Yaşar Kemal’in, Kafkaslardan başlayıp çukurova’ya uzanan olağanüstü yaşam öyküsü İstanbul üniversitesi Tıp Fakültesi Hastanesi’nde
sona erdi. Edebiyatımızın ‘Ağrı Dağı’ Yaşar Kemal tedavi gördüğü İstanbul’da hayata gözlerini yumdu. Sadece biz değil, dünya halkları bir halk ozanını, bilgesini yitirdi. Hepimizin başı sağ olsun.
En az yapıtları kadar yaşamı ve kişiliği ile hepimize çok şey katan ‘Toros yürekli’ Yaşar Kemal yüzlerce kez anlatılmış, hatta belki de şu anda memleketin herhangi bir yerinde yaşanmakta olan öyküler anlattı bize.
Yaşamı çoğaltan
yapıtları ile kâh köylüye zulmeden Abdi Ağaya karşı baş kaldırıp Toroslara çıkan
İnce Memed
olduk,
Kâh ‘Angara’ ile işbirliği yapan çeltik ağalarının başka kasabaya tayin ettirirken arkasından
Teneke
çaldırdığı kaymakam Fikret Irmaklı. . .
Kâh
Ağrı Dağı Efsanesi’nde
dağ köylerinde yaşayan Ahmet ve paşanın kızı Gülbahar’ın her engeli aşan destansı sevdasında kendimize yer aradık,
Kâh
‘bütün mümkünlerini yitirmiş’ köylülerin hayatta kalmak için bir ermiş yaratıp, ona sığınmalarını anlattığı
Yer Demir Gök Bakır’da
efsane ile acımasız gerçek arasında gidip geldik. . .
“O güzel insanlar o güzel atlara binip gittiler”
diyerek başladığı
Demirciler çarşısı Cinayeti‘nde kan davasına tutuşan ağaların yanı başında yazılan yeni tarihe,
Bir Ada Hikâyesi Dörtlemesi
ile binlerce yıldır beraber yaşayan halkların kardeşliklerine, kültürlerinin güzelliğine, çeşitliliğine ve uyumuna olduğu kadar savaşın, mübadelenin korkunç yüzüne de tanıklık ettik.
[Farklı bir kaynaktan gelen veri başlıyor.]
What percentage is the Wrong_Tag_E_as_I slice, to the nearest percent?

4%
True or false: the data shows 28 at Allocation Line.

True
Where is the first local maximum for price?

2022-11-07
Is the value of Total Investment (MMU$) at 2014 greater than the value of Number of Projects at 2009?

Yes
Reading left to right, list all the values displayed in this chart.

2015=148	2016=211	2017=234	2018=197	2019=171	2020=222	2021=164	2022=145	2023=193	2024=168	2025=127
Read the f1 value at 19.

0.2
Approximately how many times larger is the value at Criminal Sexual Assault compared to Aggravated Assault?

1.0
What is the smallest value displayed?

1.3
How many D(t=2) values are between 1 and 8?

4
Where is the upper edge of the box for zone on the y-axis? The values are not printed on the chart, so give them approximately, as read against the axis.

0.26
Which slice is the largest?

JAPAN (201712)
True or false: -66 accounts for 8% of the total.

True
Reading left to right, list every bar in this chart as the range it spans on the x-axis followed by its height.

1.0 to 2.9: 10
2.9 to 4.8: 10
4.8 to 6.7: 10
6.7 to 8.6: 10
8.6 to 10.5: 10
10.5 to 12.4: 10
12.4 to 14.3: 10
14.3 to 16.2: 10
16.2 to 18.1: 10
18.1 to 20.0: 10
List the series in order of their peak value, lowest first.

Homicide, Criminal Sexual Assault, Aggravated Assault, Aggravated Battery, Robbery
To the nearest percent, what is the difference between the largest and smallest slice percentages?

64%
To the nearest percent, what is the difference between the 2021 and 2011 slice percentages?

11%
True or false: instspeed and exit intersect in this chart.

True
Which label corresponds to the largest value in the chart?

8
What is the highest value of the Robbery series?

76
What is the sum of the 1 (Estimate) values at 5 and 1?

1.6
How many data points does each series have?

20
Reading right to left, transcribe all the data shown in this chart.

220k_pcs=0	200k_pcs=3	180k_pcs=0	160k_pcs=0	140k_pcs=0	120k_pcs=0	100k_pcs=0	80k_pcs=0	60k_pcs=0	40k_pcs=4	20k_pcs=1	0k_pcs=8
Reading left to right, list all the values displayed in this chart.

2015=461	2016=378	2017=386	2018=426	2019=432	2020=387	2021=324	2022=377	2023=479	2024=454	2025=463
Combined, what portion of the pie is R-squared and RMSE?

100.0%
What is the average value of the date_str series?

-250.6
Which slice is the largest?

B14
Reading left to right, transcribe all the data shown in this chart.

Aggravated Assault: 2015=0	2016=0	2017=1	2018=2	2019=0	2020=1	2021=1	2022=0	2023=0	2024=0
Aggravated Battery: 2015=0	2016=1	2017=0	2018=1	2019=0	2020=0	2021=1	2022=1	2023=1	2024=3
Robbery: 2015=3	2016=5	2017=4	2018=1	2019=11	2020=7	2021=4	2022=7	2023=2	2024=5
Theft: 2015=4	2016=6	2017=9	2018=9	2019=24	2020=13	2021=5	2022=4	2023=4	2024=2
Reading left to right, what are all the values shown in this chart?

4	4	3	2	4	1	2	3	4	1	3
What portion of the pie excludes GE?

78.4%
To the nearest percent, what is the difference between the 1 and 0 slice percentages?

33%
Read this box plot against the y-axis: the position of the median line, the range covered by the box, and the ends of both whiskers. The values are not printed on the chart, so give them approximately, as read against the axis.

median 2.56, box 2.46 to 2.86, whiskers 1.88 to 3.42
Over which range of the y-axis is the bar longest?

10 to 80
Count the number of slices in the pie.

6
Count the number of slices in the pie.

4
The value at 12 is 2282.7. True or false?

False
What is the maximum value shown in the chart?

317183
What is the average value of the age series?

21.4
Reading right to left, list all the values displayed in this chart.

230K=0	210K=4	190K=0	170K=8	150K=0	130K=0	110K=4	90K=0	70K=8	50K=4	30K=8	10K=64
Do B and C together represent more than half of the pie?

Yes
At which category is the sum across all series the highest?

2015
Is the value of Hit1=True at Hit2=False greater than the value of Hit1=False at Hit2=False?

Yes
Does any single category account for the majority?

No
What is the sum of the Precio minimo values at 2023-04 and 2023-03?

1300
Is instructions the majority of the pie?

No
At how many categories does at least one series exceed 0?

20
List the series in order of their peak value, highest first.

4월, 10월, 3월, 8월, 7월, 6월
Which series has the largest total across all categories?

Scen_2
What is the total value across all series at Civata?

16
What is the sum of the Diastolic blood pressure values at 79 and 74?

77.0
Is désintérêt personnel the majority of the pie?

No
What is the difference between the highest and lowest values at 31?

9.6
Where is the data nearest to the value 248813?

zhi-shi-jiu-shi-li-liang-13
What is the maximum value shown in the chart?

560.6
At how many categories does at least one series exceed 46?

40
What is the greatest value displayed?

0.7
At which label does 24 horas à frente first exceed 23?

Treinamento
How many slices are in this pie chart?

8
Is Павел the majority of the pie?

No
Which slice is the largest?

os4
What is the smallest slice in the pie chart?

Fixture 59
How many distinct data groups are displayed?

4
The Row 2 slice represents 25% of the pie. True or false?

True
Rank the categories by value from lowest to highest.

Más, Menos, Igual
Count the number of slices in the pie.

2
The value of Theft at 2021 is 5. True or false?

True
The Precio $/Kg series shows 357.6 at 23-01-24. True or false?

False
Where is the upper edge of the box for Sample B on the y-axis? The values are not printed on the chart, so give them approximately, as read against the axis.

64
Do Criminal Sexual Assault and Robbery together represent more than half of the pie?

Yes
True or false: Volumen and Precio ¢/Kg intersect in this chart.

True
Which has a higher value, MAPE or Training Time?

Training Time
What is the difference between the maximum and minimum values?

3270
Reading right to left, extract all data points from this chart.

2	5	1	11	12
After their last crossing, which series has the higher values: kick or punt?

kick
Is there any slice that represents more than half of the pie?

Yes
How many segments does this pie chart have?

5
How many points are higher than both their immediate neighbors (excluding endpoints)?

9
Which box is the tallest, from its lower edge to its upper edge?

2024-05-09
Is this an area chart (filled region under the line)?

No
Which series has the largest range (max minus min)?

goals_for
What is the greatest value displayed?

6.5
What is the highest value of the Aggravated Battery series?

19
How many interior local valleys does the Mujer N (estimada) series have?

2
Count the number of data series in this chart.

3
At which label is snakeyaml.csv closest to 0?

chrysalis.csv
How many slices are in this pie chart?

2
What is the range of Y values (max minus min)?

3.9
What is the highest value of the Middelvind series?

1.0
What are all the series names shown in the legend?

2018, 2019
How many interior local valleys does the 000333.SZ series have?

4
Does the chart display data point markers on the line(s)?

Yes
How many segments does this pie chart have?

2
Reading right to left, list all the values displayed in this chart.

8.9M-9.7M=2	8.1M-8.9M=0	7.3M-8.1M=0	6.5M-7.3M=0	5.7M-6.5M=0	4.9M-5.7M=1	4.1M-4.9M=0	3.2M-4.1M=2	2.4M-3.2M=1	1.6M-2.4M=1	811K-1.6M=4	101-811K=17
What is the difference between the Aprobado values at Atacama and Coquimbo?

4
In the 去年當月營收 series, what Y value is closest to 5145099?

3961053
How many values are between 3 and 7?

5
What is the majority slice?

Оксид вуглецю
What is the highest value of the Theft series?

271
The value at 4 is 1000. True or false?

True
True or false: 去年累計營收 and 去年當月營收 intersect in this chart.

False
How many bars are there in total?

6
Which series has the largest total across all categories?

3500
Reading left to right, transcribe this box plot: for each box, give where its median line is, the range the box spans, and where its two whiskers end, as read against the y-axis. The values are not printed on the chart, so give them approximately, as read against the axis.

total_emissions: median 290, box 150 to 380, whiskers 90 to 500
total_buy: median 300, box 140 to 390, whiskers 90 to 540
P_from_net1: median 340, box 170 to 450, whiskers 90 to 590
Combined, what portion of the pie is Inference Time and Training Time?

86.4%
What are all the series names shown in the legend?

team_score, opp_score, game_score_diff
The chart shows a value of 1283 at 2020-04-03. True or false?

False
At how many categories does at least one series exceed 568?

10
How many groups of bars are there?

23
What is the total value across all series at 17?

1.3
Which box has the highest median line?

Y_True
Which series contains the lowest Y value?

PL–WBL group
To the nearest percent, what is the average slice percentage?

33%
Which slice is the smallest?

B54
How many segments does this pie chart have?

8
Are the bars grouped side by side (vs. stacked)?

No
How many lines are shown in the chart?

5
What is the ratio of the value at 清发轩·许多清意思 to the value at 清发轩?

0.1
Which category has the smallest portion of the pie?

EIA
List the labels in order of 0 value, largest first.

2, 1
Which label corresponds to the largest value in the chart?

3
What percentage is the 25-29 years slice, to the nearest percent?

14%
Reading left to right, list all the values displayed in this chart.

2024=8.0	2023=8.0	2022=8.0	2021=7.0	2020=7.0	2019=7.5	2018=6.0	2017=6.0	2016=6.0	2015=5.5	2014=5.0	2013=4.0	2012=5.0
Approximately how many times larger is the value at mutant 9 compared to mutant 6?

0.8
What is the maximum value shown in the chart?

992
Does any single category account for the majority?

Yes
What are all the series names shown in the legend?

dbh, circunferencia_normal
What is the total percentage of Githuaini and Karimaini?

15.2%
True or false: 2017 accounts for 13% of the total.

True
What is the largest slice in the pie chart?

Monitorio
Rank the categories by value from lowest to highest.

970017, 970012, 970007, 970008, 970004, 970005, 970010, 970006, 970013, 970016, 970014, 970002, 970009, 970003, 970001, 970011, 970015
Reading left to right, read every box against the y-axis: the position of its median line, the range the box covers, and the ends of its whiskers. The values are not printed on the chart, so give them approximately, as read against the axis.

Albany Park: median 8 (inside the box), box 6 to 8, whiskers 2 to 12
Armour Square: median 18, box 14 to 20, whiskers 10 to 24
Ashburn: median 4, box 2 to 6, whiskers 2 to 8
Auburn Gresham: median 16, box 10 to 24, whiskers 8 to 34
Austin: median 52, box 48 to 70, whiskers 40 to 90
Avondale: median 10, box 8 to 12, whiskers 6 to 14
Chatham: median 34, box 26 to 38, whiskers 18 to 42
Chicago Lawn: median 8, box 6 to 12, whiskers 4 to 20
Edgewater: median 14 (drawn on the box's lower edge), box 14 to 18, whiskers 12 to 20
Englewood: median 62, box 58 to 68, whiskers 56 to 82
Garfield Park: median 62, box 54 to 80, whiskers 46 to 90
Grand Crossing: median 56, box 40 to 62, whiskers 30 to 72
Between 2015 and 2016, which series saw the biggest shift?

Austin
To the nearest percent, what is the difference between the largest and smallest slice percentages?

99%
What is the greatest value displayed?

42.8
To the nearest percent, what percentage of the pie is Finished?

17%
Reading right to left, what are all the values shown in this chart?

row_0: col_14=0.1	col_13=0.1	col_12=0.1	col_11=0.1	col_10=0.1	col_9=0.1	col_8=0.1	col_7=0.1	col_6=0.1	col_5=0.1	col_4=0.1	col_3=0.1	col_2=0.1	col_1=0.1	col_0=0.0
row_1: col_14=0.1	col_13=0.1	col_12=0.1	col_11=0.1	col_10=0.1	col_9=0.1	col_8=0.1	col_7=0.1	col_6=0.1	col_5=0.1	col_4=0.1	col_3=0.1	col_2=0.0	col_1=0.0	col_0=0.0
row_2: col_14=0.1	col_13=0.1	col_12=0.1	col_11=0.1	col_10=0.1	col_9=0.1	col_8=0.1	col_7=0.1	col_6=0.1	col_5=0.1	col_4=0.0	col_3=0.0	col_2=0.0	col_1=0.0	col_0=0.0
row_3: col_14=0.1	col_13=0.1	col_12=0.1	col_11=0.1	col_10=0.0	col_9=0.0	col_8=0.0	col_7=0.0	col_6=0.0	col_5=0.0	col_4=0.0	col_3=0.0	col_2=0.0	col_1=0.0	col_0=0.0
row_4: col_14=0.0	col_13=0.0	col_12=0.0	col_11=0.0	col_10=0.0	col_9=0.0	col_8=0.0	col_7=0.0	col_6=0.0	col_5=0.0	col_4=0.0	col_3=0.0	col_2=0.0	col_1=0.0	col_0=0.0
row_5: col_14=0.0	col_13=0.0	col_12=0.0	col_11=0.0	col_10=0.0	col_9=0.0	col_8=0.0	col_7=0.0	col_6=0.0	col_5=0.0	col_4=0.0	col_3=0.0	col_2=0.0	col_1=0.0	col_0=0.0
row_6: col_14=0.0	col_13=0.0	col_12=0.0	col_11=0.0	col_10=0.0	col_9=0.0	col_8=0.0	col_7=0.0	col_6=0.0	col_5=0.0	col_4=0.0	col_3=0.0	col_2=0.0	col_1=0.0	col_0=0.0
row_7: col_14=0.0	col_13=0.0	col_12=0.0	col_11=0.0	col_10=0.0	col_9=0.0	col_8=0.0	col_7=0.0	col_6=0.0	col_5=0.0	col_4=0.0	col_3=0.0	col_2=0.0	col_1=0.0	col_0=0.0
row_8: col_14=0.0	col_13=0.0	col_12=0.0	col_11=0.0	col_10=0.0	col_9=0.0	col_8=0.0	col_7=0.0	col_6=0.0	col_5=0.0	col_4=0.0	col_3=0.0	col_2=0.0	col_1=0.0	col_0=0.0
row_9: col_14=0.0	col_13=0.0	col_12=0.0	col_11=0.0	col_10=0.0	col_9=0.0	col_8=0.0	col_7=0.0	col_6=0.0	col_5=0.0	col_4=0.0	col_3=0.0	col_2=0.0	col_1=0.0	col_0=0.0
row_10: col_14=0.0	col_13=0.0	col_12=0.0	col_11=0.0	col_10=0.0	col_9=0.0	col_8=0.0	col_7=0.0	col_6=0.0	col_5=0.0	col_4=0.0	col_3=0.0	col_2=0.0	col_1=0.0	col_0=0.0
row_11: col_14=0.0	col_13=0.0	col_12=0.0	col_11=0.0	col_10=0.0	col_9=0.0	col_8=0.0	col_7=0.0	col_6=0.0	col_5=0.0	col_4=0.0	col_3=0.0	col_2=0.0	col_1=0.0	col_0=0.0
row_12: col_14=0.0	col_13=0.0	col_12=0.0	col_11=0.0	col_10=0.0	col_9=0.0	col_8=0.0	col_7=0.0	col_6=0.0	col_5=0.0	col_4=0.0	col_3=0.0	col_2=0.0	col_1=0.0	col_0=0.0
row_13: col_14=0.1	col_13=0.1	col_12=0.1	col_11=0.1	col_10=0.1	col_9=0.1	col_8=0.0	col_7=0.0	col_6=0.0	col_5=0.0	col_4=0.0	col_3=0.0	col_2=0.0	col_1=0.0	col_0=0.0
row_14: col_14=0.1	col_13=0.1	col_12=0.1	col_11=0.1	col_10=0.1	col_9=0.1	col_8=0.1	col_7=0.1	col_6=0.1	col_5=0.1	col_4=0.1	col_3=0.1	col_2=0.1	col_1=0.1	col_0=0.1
Yaşar Kemal’in Yaşamı Da Bize Anlattığı öyküler Gibidir.
öyle bir öykü ki;
Adana’da pamuk tarlalarında batozlarda ırgatlıktan traktör sürücülüğüne, pirinç tarlalarında su bekçiliğinden arzuhalciliğe,
öğretmenlikten kütüphane memurluğuna,
Türkiye Yazarlar Sendikası’nın ilk genel başkanlığından PEN Yazarlar Derneği’nin de ilk başkanlığına hayatla yoğrulmuş….
Yoksulluğu, hapisleri, sürgünleri, baskıları iliğine kadar yaşamış….
Eserleri 40 dile çevrilip, Nobel Edebiyat ödülü’ne aday gösterilen ilk memleket yazarı olmuş…
“Kendimi bildim bileli zulüm görenlerle, hakkı yenenlerle, sömürülenlerle, acı çekenlerle, yoksullarla birlikteyim”
sözünün hakkını sonuna kadar veren bir yaşam öyküsü. .
Osmaniye’nin Hemite köyünde başlayan bu efsanevi yaşam öyküsü bir buçuk aydır yoğun bakımda kaldığı
İstanbul üniversitesi Tıp Fakültesi Hastanesi’nde noktalandı.
Sadece edebiyatımızın değil,
barışın, kardeşliğin, eşitliğin ve adaletin yılmaz savaşçısı bir ulu çınarı kaybettik.
Gölgesi altındakileri daima korumaya devam edecek bu ulu çınarı,
“İnsanlar dünyaya geldikten sonra, ellerinden alınamaz ya da alınmaması gereken bir takım haklara sahip olurlar. Yaşama hakkı, yeme hakkı, doyma hakkı, başını sokacak bir yer bulma hakkı, işkence edilmeme, tutsak olmama, sömürülmeme hakkı, eğlenme, dinlenme, gülebilme hakkı. . . Bunların hepsi insanların insanca yaşamasını sağlarlar. Bunlardan bir tanesi olmazsa insanoğlunun onuru zedelenir, yaşamasının tadı tuzu kalmaz. Şu yaşanası dünya ağı kesilir insanın başına”Sözleri ile özetlediği insanlığın öz değerlerine sonuna kadar sahip çıkarak yaşatmaya devam edeceğiz.